- Born: 6 December 1960 (age 65) People's Republic of China
- Education: Tsinghua University
- Occupations: Banker, economist

= Luo Xi (banker) =

Luo Xi (born 6 December 1960) is a Chinese banker and economist who is the current vice president of the Industrial and Commercial Bank of China (ICBC), one of the world's largest banks by assets and market value.

==Career==
After graduating from the Graduate School of the People's Bank of China in 1987, Luo Xi joined the Agricultural Bank of China (ABC) and worked there until 2009, when he was transferred from the position of vice president of ABC to vice president of the Industrial and Commercial Bank of China (ICBC). In 2013, Luo Xi began to work in the insurance industry, serving as general manager of China Export Credit Insurance Corporation. In 2016, he was appointed vice chairman and general manager of China Resources (Group) Co., Ltd. In November 2018, he was appointed Chairman of Taiping Group.

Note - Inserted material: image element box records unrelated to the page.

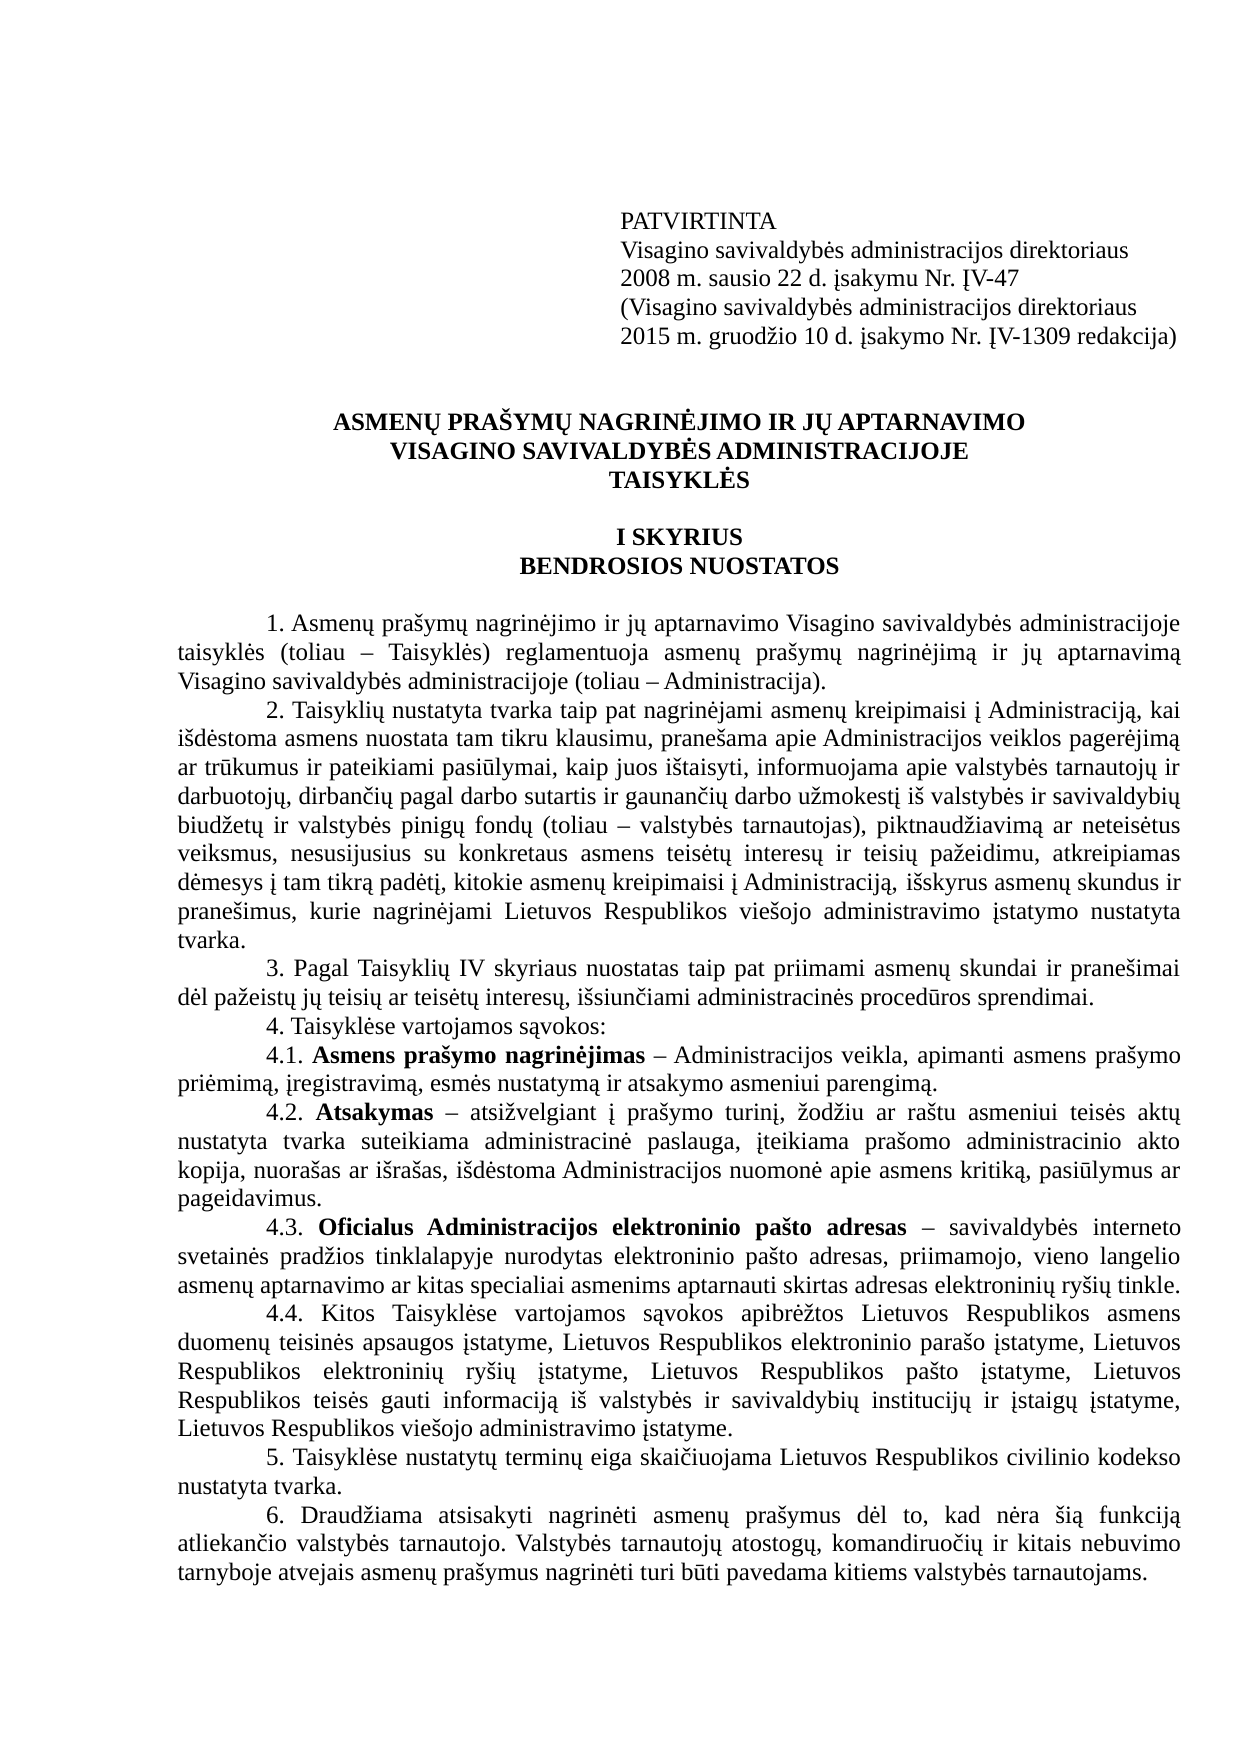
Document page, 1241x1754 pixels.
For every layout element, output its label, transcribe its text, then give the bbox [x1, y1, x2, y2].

text 2015 m. gruodžio 10 d. įsakymo Nr. ĮV-1309 redakcija) [177, 321, 1181, 350]
text ASMENŲ PRAŠYMŲ NAGRINĖJIMO IR JŲ APTARNAVIMO [177, 407, 1181, 436]
text visagino savivaldybės administracijoje [177, 436, 1181, 465]
text TAISYKLĖS [177, 465, 1181, 493]
text 2008 m. sausio 22 d. įsakymu Nr. ĮV-47 [177, 263, 1181, 292]
text (Visagino savivaldybės administracijos direktoriaus [177, 292, 1181, 321]
text 4.3. Oficialus Administracijos elektroninio pašto adresas – savivaldybės interneto svetainės pradžios tinklalapyje nurodytas elektroninio pašto adresas, priimamojo, vieno langelio asmenų aptarnavimo ar kitas specialiai asmenims aptarnauti skirtas adresas elektroninių ryšių tinkle. [177, 1212, 1181, 1298]
text 4. Taisyklėse vartojamos sąvokos: [177, 1011, 1181, 1040]
text 4.1. Asmens prašymo nagrinėjimas – Administracijos veikla, apimanti asmens prašymo priėmimą, įregistravimą, esmės nustatymą ir atsakymo asmeniui parengimą. [177, 1040, 1181, 1097]
text 3. Pagal Taisyklių IV skyriaus nuostatas taip pat priimami asmenų skundai ir pranešimai dėl pažeistų jų teisių ar teisėtų interesų, išsiunčiami administracinės procedūros sprendimai. [177, 953, 1181, 1011]
text 4.2. Atsakymas – atsižvelgiant į prašymo turinį, žodžiu ar raštu asmeniui teisės aktų nustatyta tvarka suteikiama administracinė paslauga, įteikiama prašomo administracinio akto kopija, nuorašas ar išrašas, išdėstoma Administracijos nuomonė apie asmens kritiką, pasiūlymus ar pageidavimus. [177, 1097, 1181, 1212]
text 1. Asmenų prašymų nagrinėjimo ir jų aptarnavimo Visagino savivaldybės administracijoje taisyklės (toliau – Taisyklės) reglamentuoja asmenų prašymų nagrinėjimą ir jų aptarnavimą Visagino savivaldybės administracijoje (toliau – Administracija). [177, 608, 1181, 695]
text PATVIRTINTA [177, 206, 1181, 235]
text I SKYRIUS [177, 522, 1181, 551]
text 5. Taisyklėse nustatytų terminų eiga skaičiuojama Lietuvos Respublikos civilinio kodekso nustatyta tvarka. [177, 1442, 1181, 1500]
text Visagino savivaldybės administracijos direktoriaus [177, 235, 1181, 263]
text 4.4. Kitos Taisyklėse vartojamos sąvokos apibrėžtos Lietuvos Respublikos asmens duomenų teisinės apsaugos įstatyme, Lietuvos Respublikos elektroninio parašo įstatyme, Lietuvos Respublikos elektroninių ryšių įstatyme, Lietuvos Respublikos pašto įstatyme, Lietuvos Respublikos teisės gauti informaciją iš valstybės ir savivaldybių institucijų ir įstaigų įstatyme, Lietuvos Respublikos viešojo administravimo įstatyme. [177, 1298, 1181, 1442]
text 2. Taisyklių nustatyta tvarka taip pat nagrinėjami asmenų kreipimaisi į Administraciją, kai išdėstoma asmens nuostata tam tikru klausimu, pranešama apie Administracijos veiklos pagerėjimą ar trūkumus ir pateikiami pasiūlymai, kaip juos ištaisyti, informuojama apie valstybės tarnautojų ir darbuotojų, dirbančių pagal darbo sutartis ir gaunančių darbo užmokestį iš valstybės ir savivaldybių biudžetų ir valstybės pinigų fondų (toliau – valstybės tarnautojas), piktnaudžiavimą ar neteisėtus veiksmus, nesusijusius su konkretaus asmens teisėtų interesų ir teisių pažeidimu, atkreipiamas dėmesys į tam tikrą padėtį, kitokie asmenų kreipimaisi į Administraciją, išskyrus asmenų skundus ir pranešimus, kurie nagrinėjami Lietuvos Respublikos viešojo administravimo įstatymo nustatyta tvarka. [177, 695, 1181, 953]
text BENDROSIOS NUOSTATOS [177, 551, 1181, 580]
text 6. Draudžiama atsisakyti nagrinėti asmenų prašymus dėl to, kad nėra šią funkciją atliekančio valstybės tarnautojo. Valstybės tarnautojų atostogų, komandiruočių ir kitais nebuvimo tarnyboje atvejais asmenų prašymus nagrinėti turi būti pavedama kitiems valstybės tarnautojams. [177, 1500, 1181, 1586]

While serving as the top leader of Taiping Group, Luo Xi also served as the chairman of Taiping Insurance Group (Hong Kong) Company and Taiping Insurance Holdings, and concurrently served as the chairman of several Taiping subsidiaries such as Taiping Life Insurance and Taiping Assets.

In July 2020, he took up the new position of Chairman of China Merchants Group. In September of the same year, Luo Xi took over as Party Secretary of China Life Insurance and then became chairman.

==Controversies==
According to a report by Top News on 7 February 2023, the PICC Life Insurance Company issued a notice requiring all cadres and employees at all levels of the provincial, municipal, and county branches to recite a collection of Chairman Luo Xi's quotes about business and management. The notice also stated that all employees must complete closed-book exams by February 10 and summarize the exam results. The incident sparked widespread criticism on social media and trended on Weibo's hot search list on February 6. The company has suspended the exams, apologized for the incident, and promised not to do it again.

==Published books==
- Manual of Modern Bank Accountant
- Research of Currency In Rural Area
- Practice of Accounting Of Agricultural Bank of China.